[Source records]

....

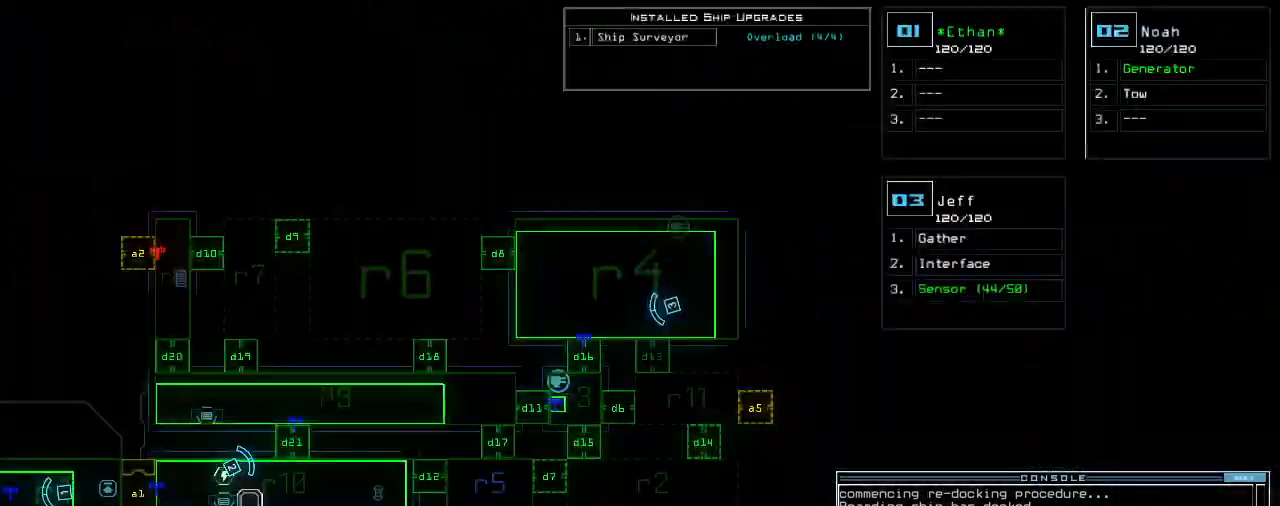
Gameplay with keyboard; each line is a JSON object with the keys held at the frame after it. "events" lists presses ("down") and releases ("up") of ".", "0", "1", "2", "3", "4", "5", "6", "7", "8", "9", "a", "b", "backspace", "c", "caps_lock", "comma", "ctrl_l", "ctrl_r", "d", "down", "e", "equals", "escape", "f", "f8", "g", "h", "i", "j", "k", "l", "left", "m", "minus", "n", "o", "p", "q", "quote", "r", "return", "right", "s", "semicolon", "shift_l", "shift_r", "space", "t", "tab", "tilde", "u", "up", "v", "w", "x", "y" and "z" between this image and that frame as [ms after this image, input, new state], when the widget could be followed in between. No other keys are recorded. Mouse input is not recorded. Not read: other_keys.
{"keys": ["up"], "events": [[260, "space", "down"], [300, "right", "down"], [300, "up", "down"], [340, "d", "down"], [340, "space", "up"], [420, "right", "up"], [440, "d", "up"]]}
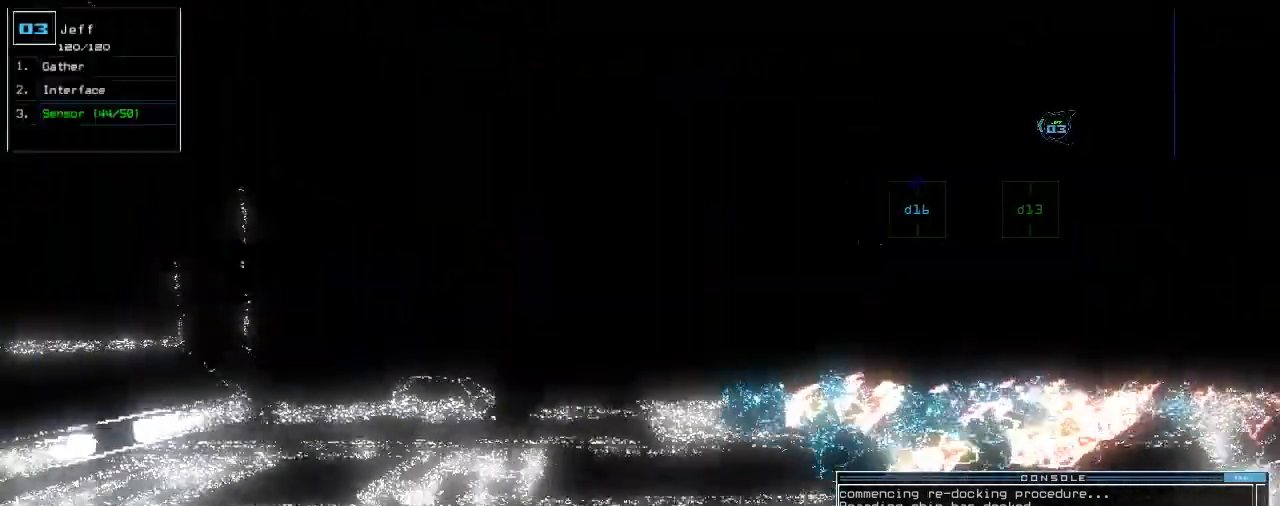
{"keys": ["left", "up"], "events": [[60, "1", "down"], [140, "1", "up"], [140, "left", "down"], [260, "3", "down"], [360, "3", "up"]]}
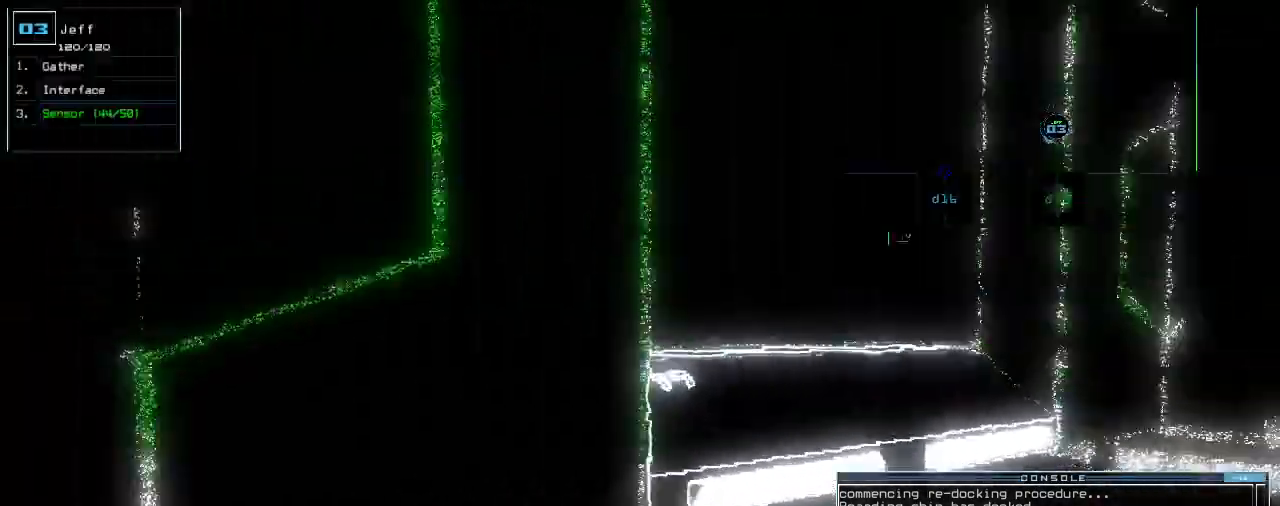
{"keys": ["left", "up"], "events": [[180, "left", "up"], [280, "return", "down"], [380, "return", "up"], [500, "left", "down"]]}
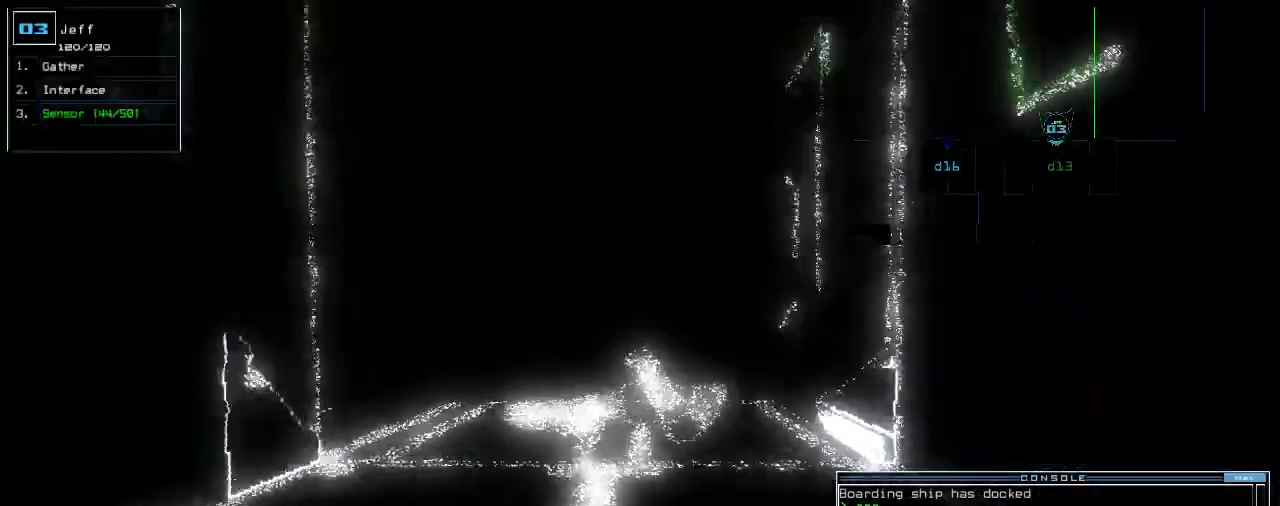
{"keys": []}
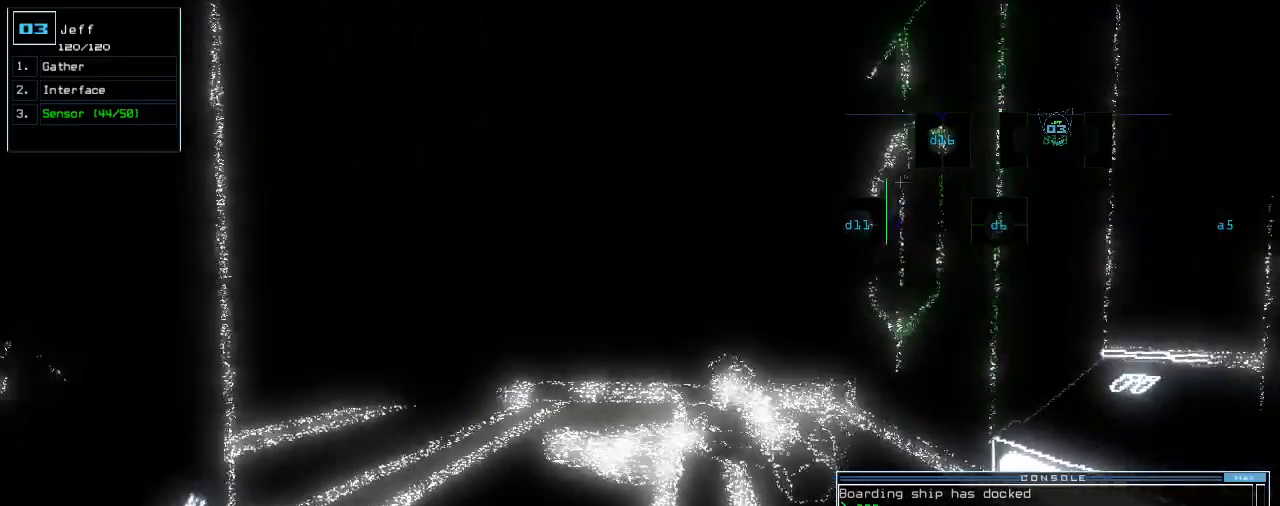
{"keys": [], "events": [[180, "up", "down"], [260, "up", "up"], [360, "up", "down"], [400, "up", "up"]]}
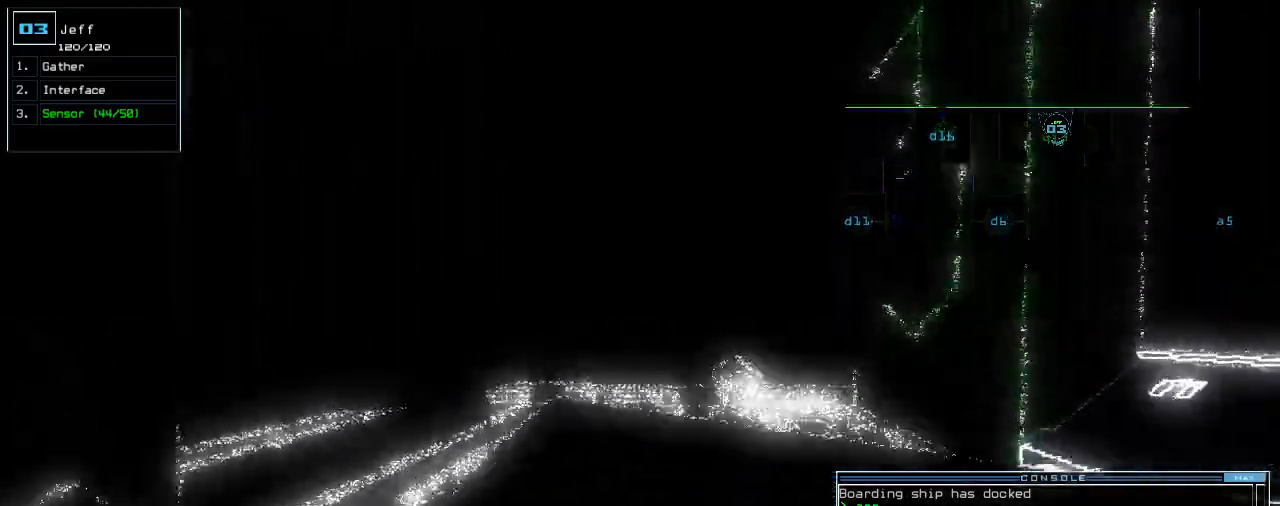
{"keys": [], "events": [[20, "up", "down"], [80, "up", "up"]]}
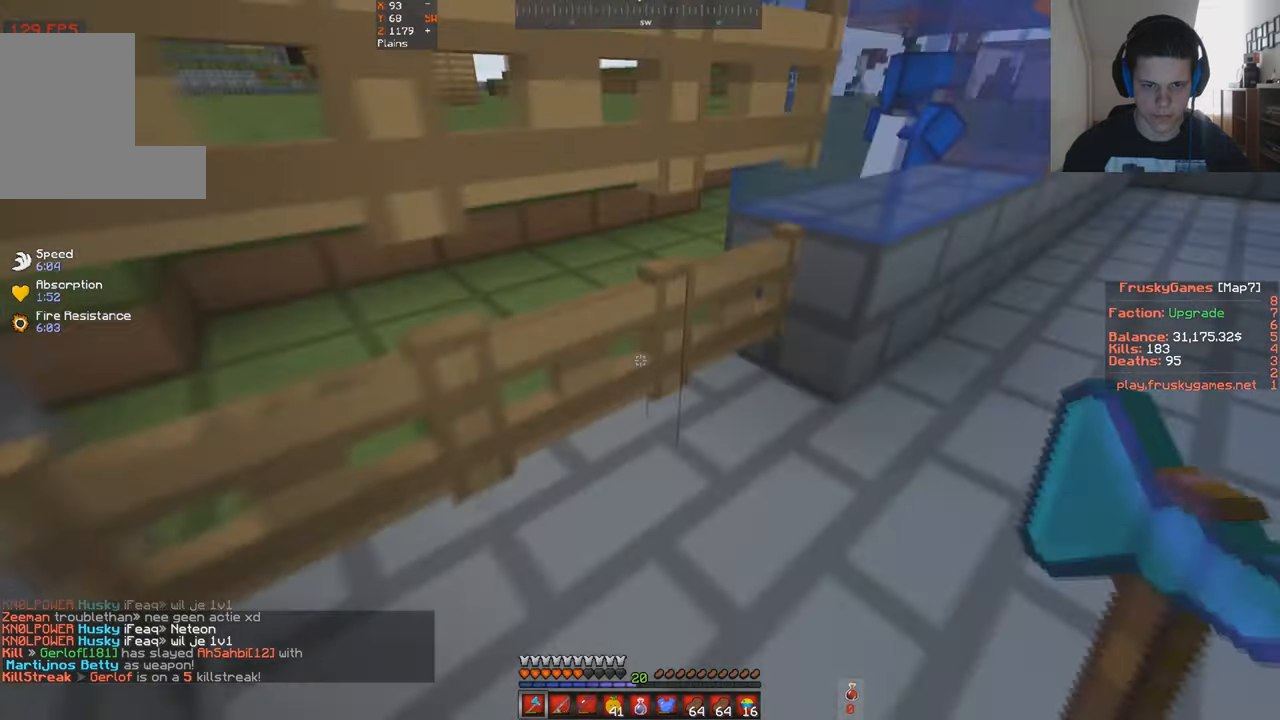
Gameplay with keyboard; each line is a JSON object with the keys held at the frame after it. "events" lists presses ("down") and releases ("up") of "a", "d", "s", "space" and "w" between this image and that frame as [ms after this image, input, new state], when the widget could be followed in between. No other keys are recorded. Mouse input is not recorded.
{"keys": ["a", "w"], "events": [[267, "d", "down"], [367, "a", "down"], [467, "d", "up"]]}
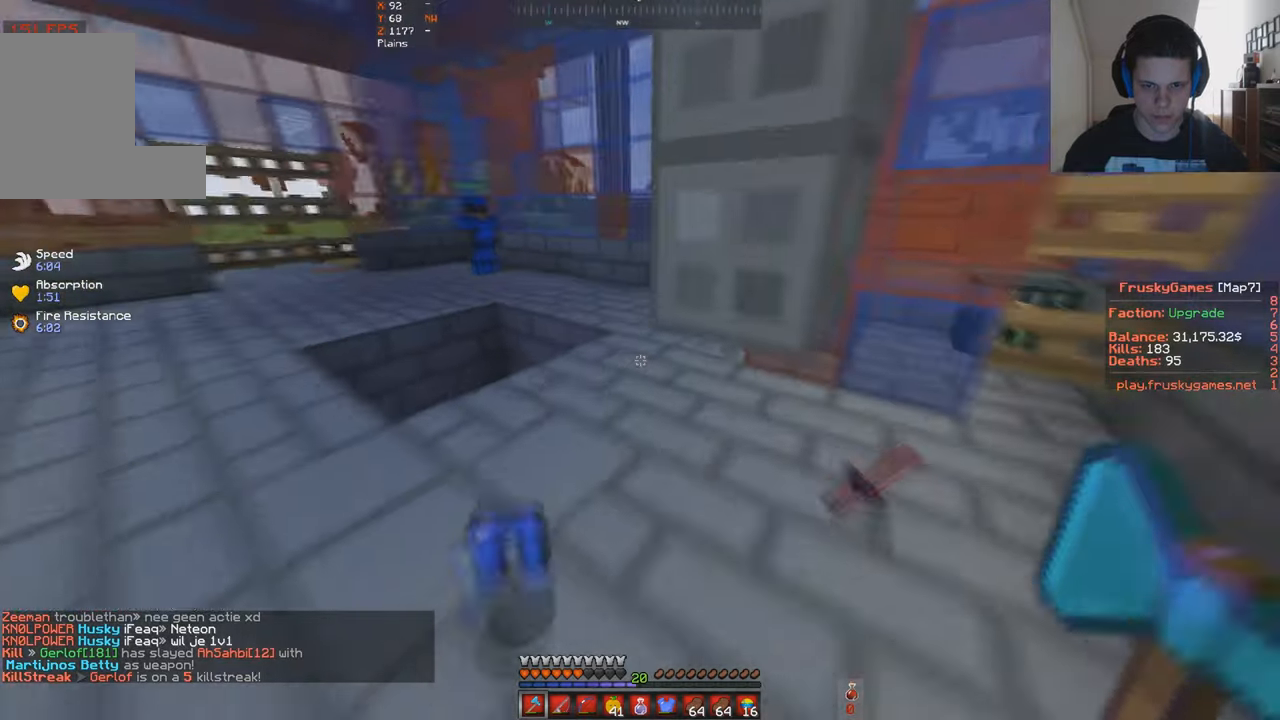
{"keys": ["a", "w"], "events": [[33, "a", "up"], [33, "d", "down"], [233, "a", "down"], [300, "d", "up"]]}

....

# WHAT THIS TASK INVOLVES
Report each line in the entries where the string "Gameplay" occurs.

# THE ANSWER
Gameplay with keyboard; each line is a JSON object with the keys held at the frame after it. "events" lists presses ("down") and releases ("up") of ".", "0", "1", "2", "3", "4", "5", "6", "7", "8", "9", "a", "b", "backspace", "c", "caps_lock", "comma", "ctrl_l", "ctrl_r", "d", "down", "e", "equals", "escape", "f", "f8", "g", "h", "i", "j", "k", "l", "left", "m", "minus", "n", "o", "p", "q", "quote", "r", "return", "right", "s", "semicolon", "shift_l", "shift_r", "space", "t", "tab", "tilde", "u", "up", "v", "w", "x", "y" and "z" between this image and that frame as [ms after this image, input, new state], when the widget could be followed in between. No other keys are recorded. Mouse input is not recorded. Not read: other_keys.
Gameplay with keyboard; each line is a JSON object with the keys held at the frame after it. "events" lists presses ("down") and releases ("up") of "a", "d", "s", "space" and "w" between this image and that frame as [ms after this image, input, new state], when the widget could be followed in between. No other keys are recorded. Mouse input is not recorded.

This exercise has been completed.